> _Provided material_:
______________________________

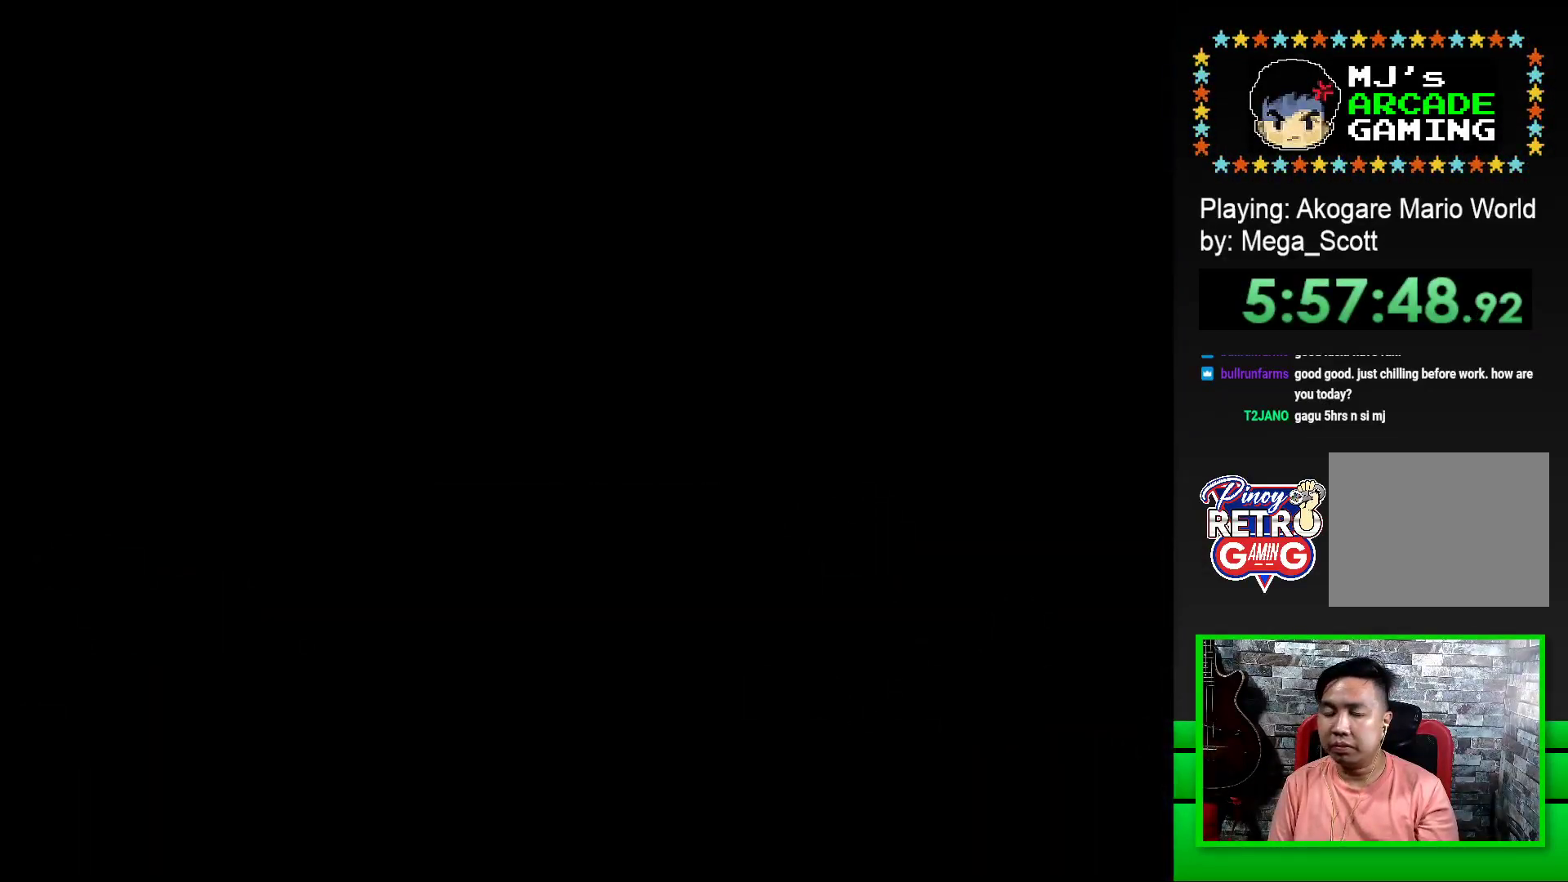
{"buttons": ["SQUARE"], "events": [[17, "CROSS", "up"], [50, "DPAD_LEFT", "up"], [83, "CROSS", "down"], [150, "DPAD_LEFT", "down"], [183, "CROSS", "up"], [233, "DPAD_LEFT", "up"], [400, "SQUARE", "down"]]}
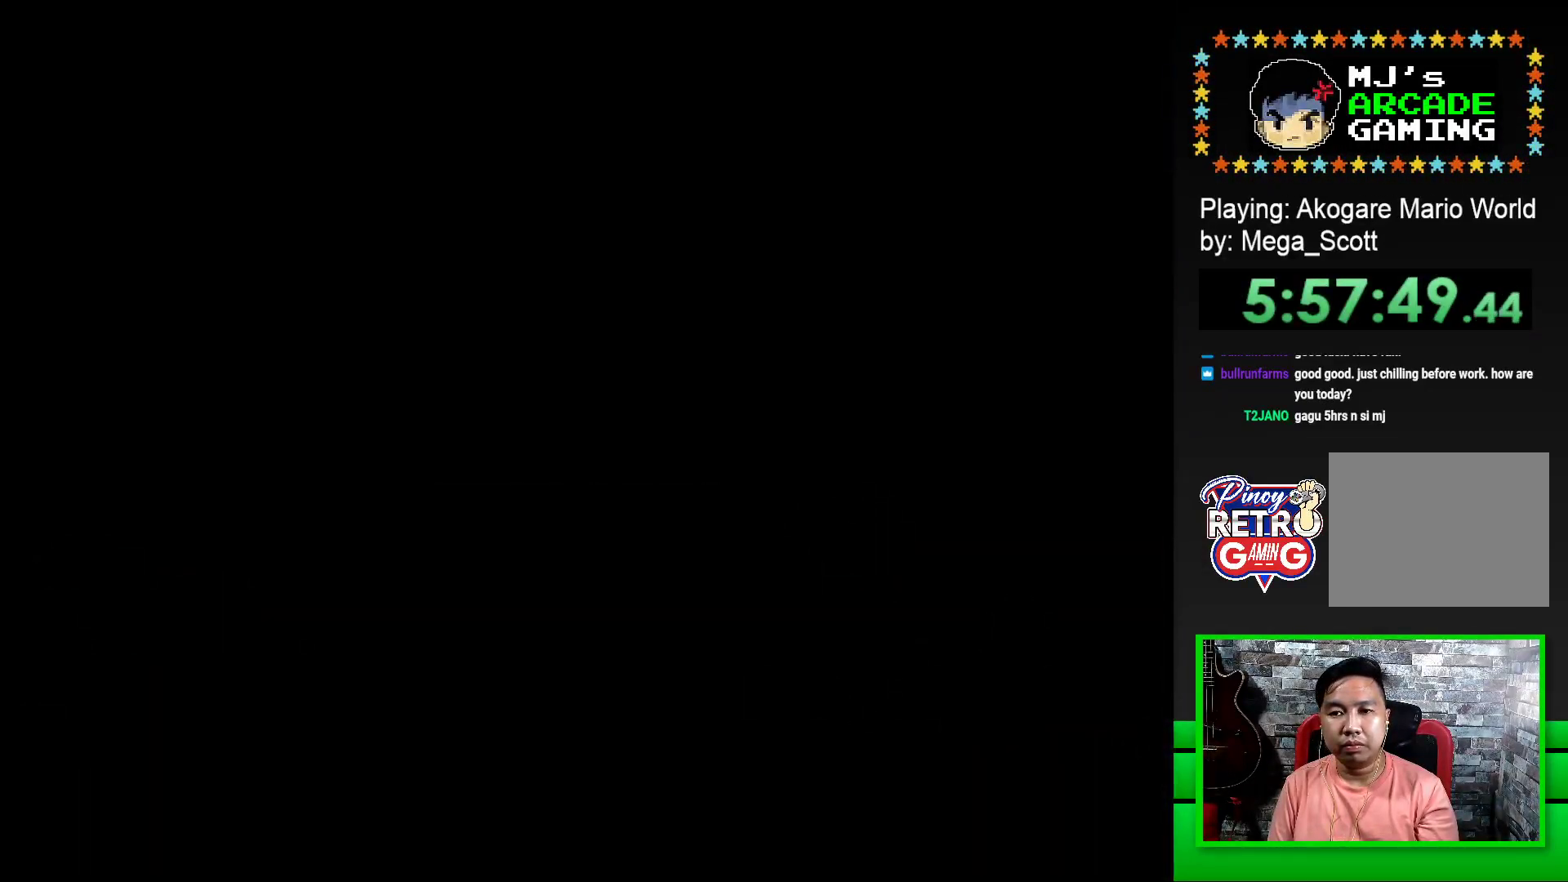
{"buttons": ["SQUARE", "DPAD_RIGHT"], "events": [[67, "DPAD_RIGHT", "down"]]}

______________________________

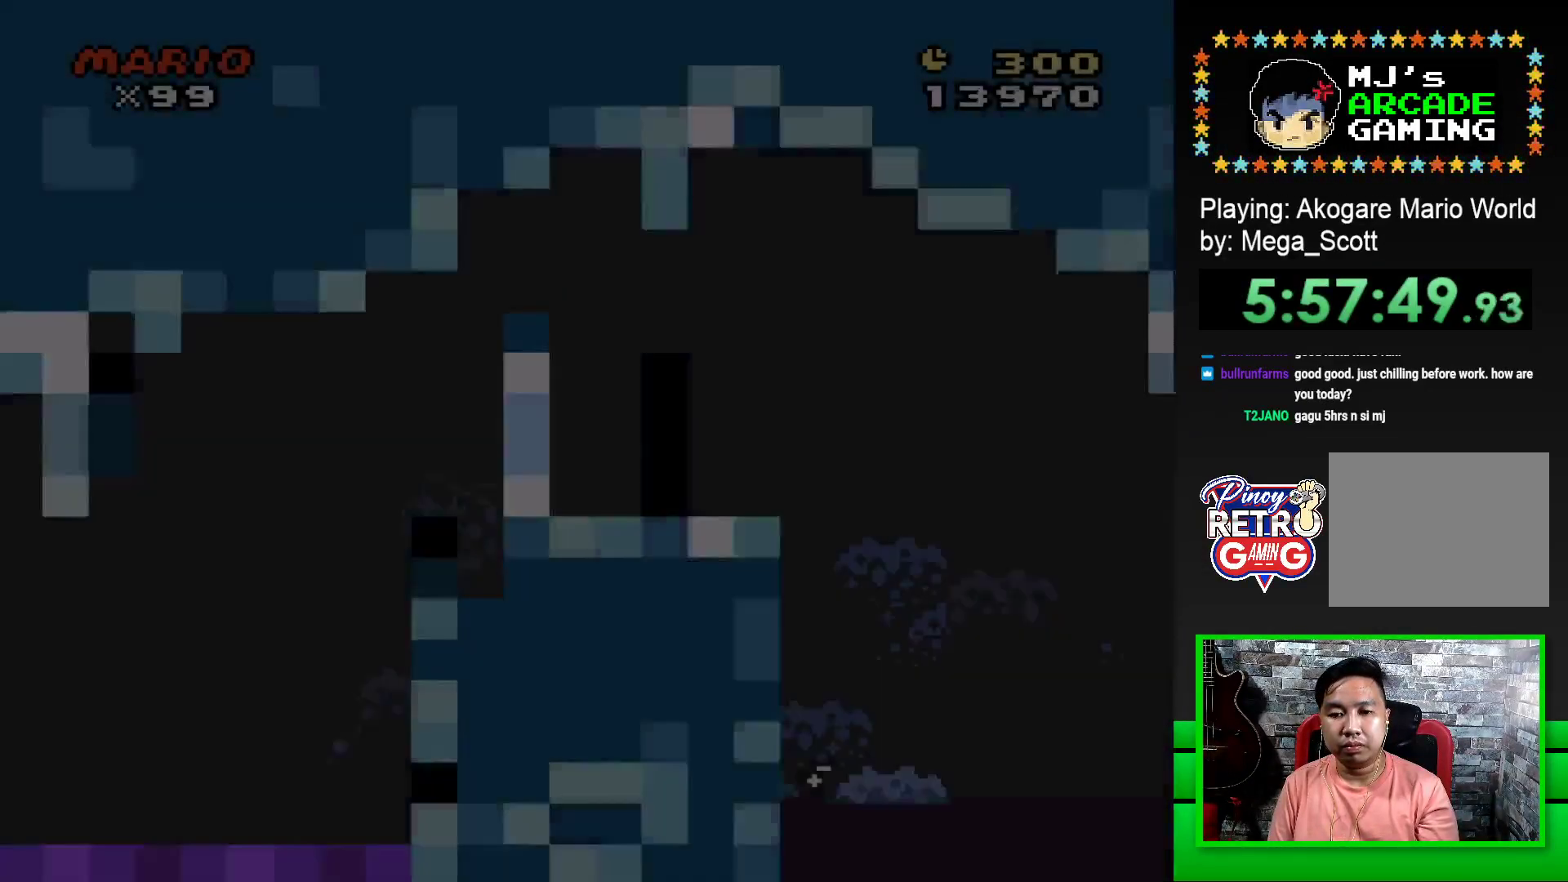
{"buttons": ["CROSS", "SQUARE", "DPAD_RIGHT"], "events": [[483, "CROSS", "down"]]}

______________________________

> _What you need to do_:
Note how many lines in the material hold the word "CROSS", and give that number with nothing added.

> _Solution to this problem_:
2